Multiple Successive Backwards to Train each sample

Hello everyone, I am currently involved in a problem of Missing data imputation using Autoencoder for corrupted sample (randomly zeroed) and its ground_truth, which requires retraining each sample batch multiple times. So I try to use optimizer and backpropagation like this on each training times of the sample. It raised a Runtime error like this:

Blockquote “Trying to backward through the graph a second time, but the saved intermediate results have already been freed. Specify retain_graph=True when calling .backward() or autograd.grad() the first time.”
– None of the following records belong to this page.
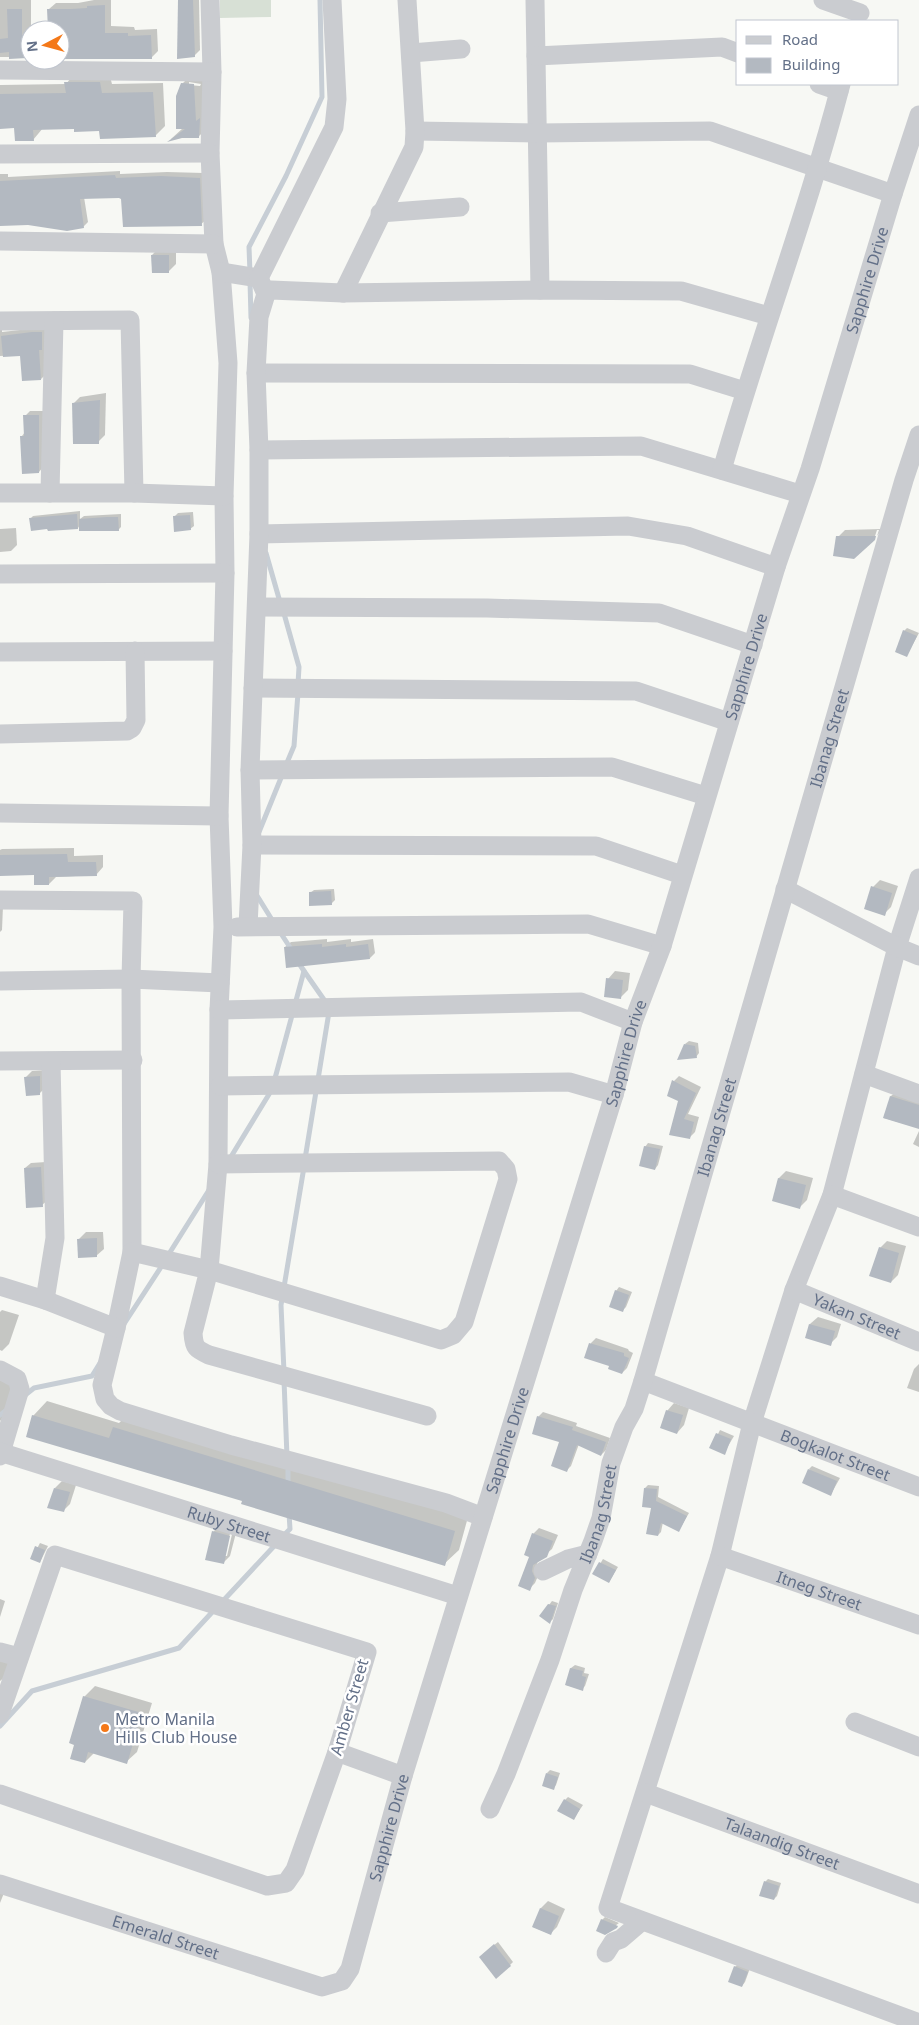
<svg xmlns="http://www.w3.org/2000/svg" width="919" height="2025" font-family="'Noto Sans',sans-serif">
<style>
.green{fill:#d7e0d5}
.shadow{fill:#0003;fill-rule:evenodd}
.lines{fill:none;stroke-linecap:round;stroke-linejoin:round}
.stream{stroke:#c7ced5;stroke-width:5}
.building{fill:#b3b9c1}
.minor{stroke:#caccd0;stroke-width:19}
.poi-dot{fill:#f47818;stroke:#fff;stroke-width:2}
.labels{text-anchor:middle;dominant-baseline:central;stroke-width:5;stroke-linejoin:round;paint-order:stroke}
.street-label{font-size:16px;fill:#637088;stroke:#fff}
.poi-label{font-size:16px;fill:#637088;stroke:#fff;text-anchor:start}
</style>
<rect width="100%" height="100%" fill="#f7f8f4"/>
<!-- green -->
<path class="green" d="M220 0H271V17L220 18Z"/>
<!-- shadow -->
<g class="shadow">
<path d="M0 0H31V26H34L35 30H30V53L26 57H0Z"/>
<path d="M94 0H111V26L134 27 135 30 157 29 158 51 151 58H60V30H51L49 9 56 3H78Z"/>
<path d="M179 0H199L200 50 194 56Z"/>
<path d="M195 71 207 72 212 124 199 136 171 139 183 128 182 84ZM189 82 201 84 200 86 189 85Z"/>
<path d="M75 73H109L112 84 163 83 165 126 155 136 76 127 43 128 33 140 16 127H0V85L66 84Z"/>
<path d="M120 171V174L167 172 204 173 206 220 201 224 120 197H84L88 222 83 227 28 224 0 225V174H8V177Z"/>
<path d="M159 248 176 249V264L169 271 152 255Z"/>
<path d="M47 327V344L44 347 46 374 41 379 21 355 0 356V329H2V332Z"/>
<path d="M106 393 105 435 98 442 73 404 80 397Z"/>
<path d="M30 411H44L43 467 39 472 22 436 25 432V416Z"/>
<path d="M80 511V519L84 516 121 514V527L118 530 80 525 78 528 30 519 33 516Z"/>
<path d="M193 512 194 526 190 529 174 517 178 513Z"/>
<path d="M16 528 17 545 11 551 0 552V529Z"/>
<path d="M882 529 877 536 879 530H877L874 539 838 537 845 530Z"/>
<path d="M907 628 919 633 907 655 904 631Z"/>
<path d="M74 848V856L103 855V867L96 875 56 877 49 884 35 874H0V850L2 849Z"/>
<path d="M880 880 898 886 891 907 884 914 873 887Z"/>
<path d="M334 889 335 900 331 904 310 893 314 890Z"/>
<path d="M0 906H3L2 930 0 932Z"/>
<path d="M327 939V942L351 939V942L373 939 375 953 370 958 285 947 291 942Z"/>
<path d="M615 971 630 973 628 990 621 997 608 979Z"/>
<path d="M689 1041 698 1043 699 1053 696 1057 685 1044Z"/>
<path d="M47 1070V1086L40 1093 25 1078 32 1071Z"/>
<path d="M679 1076 701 1087 688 1114 699 1117 695 1132 689 1138 670 1134 680 1100 674 1081Z"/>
<path d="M897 1091 919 1099V1128L884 1118 891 1096Z"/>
<path d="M919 1131V1147L913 1144Z"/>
<path d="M648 1143 663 1146 658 1165 655 1169 645 1147Z"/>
<path d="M46 1162 48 1200 42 1205 25 1168 31 1163Z"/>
<path d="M786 1171 813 1178 807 1200 800 1207 773 1200 779 1178Z"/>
<path d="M86 1232H103L104 1249 96 1256 79 1239Z"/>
<path d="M887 1241 906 1246 898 1275 891 1282 880 1248Z"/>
<path d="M619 1287 632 1292 626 1307 623 1310 616 1291Z"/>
<path d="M2 1310 19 1315 9 1344 2 1351 0 1350V1312Z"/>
<path d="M818 1317 841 1324 837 1337 830 1344 807 1337 810 1324Z"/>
<path d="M596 1338 628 1349 629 1351 633 1353 627 1368 622 1373 611 1365 586 1357 591 1343Z"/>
<path d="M919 1364V1392L907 1388 914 1369Z"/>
<path d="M0 1380 13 1386 4 1416 0 1421Z"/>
<path d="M47 1401 119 1423 128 1414 468 1517 459 1550 444 1564 243 1500 33 1416Z"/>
<path d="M674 1403 689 1408 684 1425 677 1433 667 1411Z"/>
<path d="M543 1412 577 1423 576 1426 610 1438 606 1450 601 1455 579 1444 571 1466 567 1470 561 1441 538 1417Z"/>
<path d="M720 1430 734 1436 724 1453 711 1448Z"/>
<path d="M812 1466 840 1478 831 1494 809 1469Z"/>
<path d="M62 1481 76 1485 70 1504 63 1511 55 1488Z"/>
<path d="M648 1485 659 1486 658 1497 689 1513 679 1530 663 1522 661 1532 658 1535 653 1507 645 1488Z"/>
<path d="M220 1525 237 1529 230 1556 223 1563 213 1532ZM231 1530H233L227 1556H224Z"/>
<path d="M539 1528 558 1535 552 1549 538 1561 537 1564 540 1571 535 1583 529 1589 533 1534Z"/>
<path d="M40 1543 48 1546 40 1562 32 1558Z"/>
<path d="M603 1559 618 1567 609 1582 594 1574Z"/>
<path d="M0 1599 5 1601 0 1617Z"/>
<path d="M552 1601 558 1603 553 1619 550 1622 549 1605Z"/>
<path d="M0 1654 11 1658 5 1677 0 1681Z"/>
<path d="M575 1665 585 1668 584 1673 589 1674 585 1686 582 1689 566 1685 571 1668Z"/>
<path d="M95 1686 152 1703 137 1752 126 1762 94 1753 85 1762 84 1697Z"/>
<path d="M550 1770 560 1773 556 1785 553 1788 547 1773Z"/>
<path d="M568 1797 583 1805 574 1818 565 1800Z"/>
<path d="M768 1879 781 1883 777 1896 774 1899 765 1882Z"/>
<path d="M0 1884 6 1888 0 1903Z"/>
<path d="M548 1901 565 1909 557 1927 550 1934 533 1927 541 1908Z"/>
<path d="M605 1917 619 1923 605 1933 602 1920Z"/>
<path d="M498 1942 513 1962 510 1965 483 1954Z"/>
<path d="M738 1964 750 1968 745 1982 742 1986 735 1967Z"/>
</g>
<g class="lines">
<!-- stream -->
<g class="stream">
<path d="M250 273 249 247 286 176 322 97 320 0"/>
<path d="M250 281 251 318"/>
<path d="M266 553 280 602"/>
<path d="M283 610 299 667 298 684"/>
<path d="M286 765 294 746 298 693"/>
<path d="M259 832 283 773"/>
<path d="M256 894 274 923"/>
<path d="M280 932 293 952"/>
<path d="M304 971 327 1004"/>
<path d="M274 1082 304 971 298 962"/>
<path d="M305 1159 329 1012"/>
<path d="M229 1160 271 1091"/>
<path d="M167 1257 209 1190"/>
<path d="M124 1324 163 1264"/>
<path d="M284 1372 281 1305 304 1167"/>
<path d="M284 1380 287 1457"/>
<path d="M24 1396 34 1388 92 1376 100 1363"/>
<path d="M0 1415 8 1409"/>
<path d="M288 1465V1487"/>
<path d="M283 1536 290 1529 289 1513"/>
<path d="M222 1602 277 1543"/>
<path d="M0 1726 32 1691 179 1648 216 1608"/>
</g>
</g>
<!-- building -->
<g class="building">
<path d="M178 0H193L195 57 177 59Z"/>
<path d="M105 5V33H128V36L151 35 152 59H60V29L48 30 47 9H71L87 8V6Z"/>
<path d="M7 9H22V35H25L27 58 9 59V52L0 53V39L8 38Z"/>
<path d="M64 82H100L102 93 153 92 156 137 100 139 99 131 74 132V129L33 130 34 141H15L14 128 0 129V94L66 93Z"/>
<path d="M181 83 194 84 196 121 200 118 199 138H182L167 142 185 129H176V96Z"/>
<path d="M115 175 116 178 161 176 200 178 202 226 123 227 121 199 119 198 80 199 84 228 67 231 28 225 0 226V181Z"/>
<path d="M151 255H169V273H152Z"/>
<path d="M32 332H42V350H39L41 380 22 381 20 356 3 357 1 336Z"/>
<path d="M100 400 99 444H73L72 403Z"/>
<path d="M23 415H39V473L22 474 20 436H24Z"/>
<path d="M77 514 78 529 48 531 47 529 31 531 29 518Z"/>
<path d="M190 515 191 530 174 532 173 516Z"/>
<path d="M107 517H118L119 531H79V519Z"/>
<path d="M836 536H876L875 540 854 559 833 556Z"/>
<path d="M903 630 917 636 907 657 895 652Z"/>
<path d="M67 854 68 862H96L97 876 49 877V885H34V875L0 876V855Z"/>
<path d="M871 886 892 893 885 916 864 909Z"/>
<path d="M331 891 332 905 309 906V892Z"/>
<path d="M322 944V947L346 944V947L368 944 370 959 286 968 284 947Z"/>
<path d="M606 978 623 980 621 999 604 997Z"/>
<path d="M684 1044 695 1046 697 1058 677 1060Z"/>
<path d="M40 1076V1095L26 1096 24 1077Z"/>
<path d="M672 1080 696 1093 684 1119 694 1122 690 1139 669 1135 678 1101 667 1096Z"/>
<path d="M890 1096 919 1105V1129L883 1118Z"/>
<path d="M644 1146 660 1149 655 1170 639 1166Z"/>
<path d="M41 1167 43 1207 26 1208 24 1168Z"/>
<path d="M778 1178 806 1185 800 1209 772 1201Z"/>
<path d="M97 1238V1257L78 1258 77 1239Z"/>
<path d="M879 1247 899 1253 891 1283 869 1276Z"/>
<path d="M615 1290 629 1295 623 1312 609 1307Z"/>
<path d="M809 1324 835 1331 831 1346 805 1338Z"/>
<path d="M589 1343 624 1353V1356L629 1358 622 1374 608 1369 609 1366 584 1358Z"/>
<path d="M666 1410 683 1415 677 1434 660 1428Z"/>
<path d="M32 1415 109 1438 113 1427 455 1531 445 1566 241 1504 242 1501 26 1437Z"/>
<path d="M537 1416 573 1427 572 1430 606 1442 601 1456 577 1445 567 1472 551 1466 559 1442 532 1434Z"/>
<path d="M716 1433 731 1439 725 1455 709 1448Z"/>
<path d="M808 1469 837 1481 831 1496 802 1483Z"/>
<path d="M54 1488 70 1492 64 1512 47 1508Z"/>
<path d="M644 1488 657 1489 656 1501 687 1516 679 1532 661 1523 658 1536 646 1534 651 1508 642 1507Z"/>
<path d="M212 1531 230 1536 224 1564 205 1560Z"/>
<path d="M532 1533 553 1541 547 1557 533 1565 532 1571 535 1578 530 1591 518 1586 529 1557 524 1555Z"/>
<path d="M35 1546 45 1550 40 1563 30 1559Z"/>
<path d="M599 1562 616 1570 609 1583 592 1574Z"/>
<path d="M548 1604 556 1606 550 1624 539 1616Z"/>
<path d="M570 1668 583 1671 582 1676 586 1677 583 1691 565 1685Z"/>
<path d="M83 1696 142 1713 127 1764 88 1752 85 1763 70 1759 74 1745 69 1743Z"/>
<path d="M546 1773 558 1777 554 1790 542 1786Z"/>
<path d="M564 1799 580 1809 574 1820 557 1811Z"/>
<path d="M764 1881 779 1886 774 1900 759 1896Z"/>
<path d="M540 1908 559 1916 551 1935 532 1927Z"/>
<path d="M601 1919 618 1926 617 1928 605 1935 596 1931Z"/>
<path d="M494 1944 511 1966 496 1979 479 1957Z"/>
<path d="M734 1966 748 1972 742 1987 728 1982Z"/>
</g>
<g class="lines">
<!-- minor -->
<g class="minor">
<path d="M210 0 212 72 210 153 214 244 221 272 228 363 224 496 225 573 219 816 223 927 219 1010 218 1164 209 1270 193 1333C194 1348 196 1349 209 1355L427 1416"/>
<path d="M535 0 540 290"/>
<path d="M823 0 860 13"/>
<path d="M411 53 461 49"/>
<path d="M536 56 722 47 738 53"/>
<path d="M0 70 212 72"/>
<path d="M819 84 839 91"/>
<path d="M415 131 538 133 710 131 893 194"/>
<path d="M0 154 210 153"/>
<path d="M380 213 460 207"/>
<path d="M0 241 214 244"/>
<path d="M221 272 259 278 334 127 337 99 332 0"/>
<path d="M343 293 414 147 415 131 407 0"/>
<path d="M266 294 271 290 343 293 540 290 681 291 769 316"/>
<path d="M0 321 130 320 134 493"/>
<path d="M256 373 690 374 745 391"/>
<path d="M259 450 641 446 800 494"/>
<path d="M722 470C759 340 807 214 841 84"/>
<path d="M0 493H134L224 496"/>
<path d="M50 493 54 321"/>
<path d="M259 534 628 526 687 536 776 567"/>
<path d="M0 574 225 573"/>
<path d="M257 607 487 608 659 613 753 645"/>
<path d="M0 652 223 651"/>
<path d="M253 688 636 691 729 722"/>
<path d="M0 734 127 731 132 728 136 720 135 651"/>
<path d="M250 770 612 767 706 796"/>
<path d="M0 813 219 816"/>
<path d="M252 845 596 846 682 875"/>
<path d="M919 878 897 947 832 1195 794 1290 752 1423 720 1556 608 1908 919 2023"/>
<path d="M785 889 897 947 919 956"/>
<path d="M0 900 133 901 131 979 132 1252 116 1328 102 1385 105 1399 111 1406 120 1411 231 1445 446 1503 483 1517"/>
<path d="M248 926 252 845 250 770 259 534V450L256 373 259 317 266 294 259 278"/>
<path d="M237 927 588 924 662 946"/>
<path d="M0 981 131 979 220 983"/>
<path d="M219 1010 581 1002 633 1022"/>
<path d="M0 1061 133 1060"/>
<path d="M864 1074 919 1094"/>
<path d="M220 1086 569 1082 614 1095"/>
<path d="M832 1195 919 1227"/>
<path d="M132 1252 209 1270 441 1340 453 1335 464 1322 508 1179 506 1169 499 1161 218 1164"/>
<path d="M0 1286 45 1300 116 1328"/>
<path id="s1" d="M794 1290 919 1342"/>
<path d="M45 1300 55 1238 51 1062"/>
<path d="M0 1370 17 1379 20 1389 0 1456"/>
<path id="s2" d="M643 1381 919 1487"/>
<path id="s3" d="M0 1452 458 1596"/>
<path id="s4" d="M720 1556 919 1625"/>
<path d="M543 1571 568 1559 588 1554"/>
<path d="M0 1652 19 1657"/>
<path d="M0 1714 55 1555 367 1652 337 1752 295 1870 286 1883 267 1886 0 1794"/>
<path d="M855 1722 919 1747"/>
<path d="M337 1752 403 1776"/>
<path id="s5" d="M646 1793 919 1894"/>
<path id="s6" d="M490 1809 506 1774 550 1660 573 1590 593 1541 601 1518 611 1463 624 1427 634 1409 643 1381 904 480 919 435"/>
<path id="s7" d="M0 1884 322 1987 342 1981 350 1969 403 1776 614 1095 633 1022 662 946 776 567 810 469 893 194 919 115"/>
<path d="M606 1953 613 1942 621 1939 642 1921"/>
</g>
</g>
<!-- markers -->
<circle class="poi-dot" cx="105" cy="1728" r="5"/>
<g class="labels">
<!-- street labels -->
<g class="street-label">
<text stroke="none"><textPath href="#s7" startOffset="2140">Sapphire Drive</textPath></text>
<text stroke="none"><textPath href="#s7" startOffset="1735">Sapphire Drive</textPath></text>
<text stroke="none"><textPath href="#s6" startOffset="1125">Ibanag Street</textPath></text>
<text stroke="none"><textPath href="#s7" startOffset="1330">Sapphire Drive</textPath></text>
<text stroke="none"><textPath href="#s6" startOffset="720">Ibanag Street</textPath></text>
<text stroke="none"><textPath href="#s1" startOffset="68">Yakan Street</textPath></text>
<text stroke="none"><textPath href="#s7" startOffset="925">Sapphire Drive</textPath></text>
<text stroke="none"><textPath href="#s2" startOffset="206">Bogkalot Street</textPath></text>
<text stroke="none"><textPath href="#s6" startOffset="315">Ibanag Street</textPath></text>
<text stroke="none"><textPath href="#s3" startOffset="240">Ruby Street</textPath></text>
<text stroke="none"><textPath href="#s4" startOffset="105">Itneg Street</textPath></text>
<text transform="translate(349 1707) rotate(-74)">Amber Street</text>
<text stroke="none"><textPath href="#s7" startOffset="520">Sapphire Drive</textPath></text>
<text stroke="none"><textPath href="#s5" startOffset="145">Talaandig Street</textPath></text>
<text stroke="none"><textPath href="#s7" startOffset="174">Emerald Street</textPath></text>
</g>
<!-- poi labels -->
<g class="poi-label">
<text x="115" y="1719">Metro Manila<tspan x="115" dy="18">Hills Club House</tspan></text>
</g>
</g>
<!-- legend -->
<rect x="736" y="20" width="162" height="65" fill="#ffffff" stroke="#c1c6cf"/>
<rect x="746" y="36" width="25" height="8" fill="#caccd0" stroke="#c1c6cf"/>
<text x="782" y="45" font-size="15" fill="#637088">Road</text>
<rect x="746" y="58" width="25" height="15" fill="#b3b9c1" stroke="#c1c6cf"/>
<text x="782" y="70" font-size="15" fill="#637088">Building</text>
<!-- north arrow -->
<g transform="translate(45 45) rotate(264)"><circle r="24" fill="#ffffff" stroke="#c1c6cf"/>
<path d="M0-4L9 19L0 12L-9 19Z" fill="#f47818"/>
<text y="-8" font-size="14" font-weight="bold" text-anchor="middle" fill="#637088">N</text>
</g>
</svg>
I followed and added the retain_graph=True in the backward() but it still produced an error:

Blockquote “one of the variables needed for gradient computation has been modified by an inplace operation: [torch.FloatTensor [5, 9]], which is output 0 of TBackward, is at version 9; expected version 8 instead. Hint: enable anomaly detection to find the operation that failed to compute its gradient, with torch.autograd.set_detect_anomaly(True).”

I also tried to add the hint but it actually did not work and I am being confused now. My competencies are still not enough to understand thoroughly the new situation here. Hopefully I can receive some advices from your sides, many thanks!

import torch.optim as optim
model=AutoEncoder1D(n_bus=3, latent_dim=5)
criterion = nn.MSELoss()
n_epochs=100
epsilon=1e-4
optimizer=optim.Adam(model.parameters(), lr=1e-3 ) 
err_all=[]

for i, (X_corr, X_gr) in enumerate(zip(X_corrupted, X_groundtr)):

    missing_idx = np.where(X_corr==0)[1]

    err_sample=[]  

    for j in range(n_epochs):

        # loss calculation and saving

        X_pred = model(X_corr)

        loss_epoch = criterion(X_pred, X_gr)

        err_sample.append(loss_epoch.item())

       

        # back propagation

        #with torch.autograd.set_detect_anomaly(True):

        optimizer.zero_grad()

        loss_epoch.backward()#retain_graph=True)

        optimizer.step()

       

        # updating the predicted values for missing positions

        X_corr[0][missing_idx] = X_pred[0][missing_idx]

       

        # tracking the training error

        if j % 20 == 0:

            print("MSE Training Error at {}_th epoch of {}_th sample: {}"

                  .format(j, i, loss_epoch))

    err_all.append(np.max(err_sample))


I guess you are keeping the computation graph alive via:

X_corr[0][missing_idx] = X_pred[0][missing_idx]

Assuming you want to replace some values in the input without tracking the gradient history you could .detach() the right-hand side and try to assign it to X_corr.

Many thanks sir, it actually helped me a lot!
If there is anything else, it would be my honor to receive your support! I hope you have a good day!

Assuming the error is gone I don’t see anything obvious or are you still hitting the issue?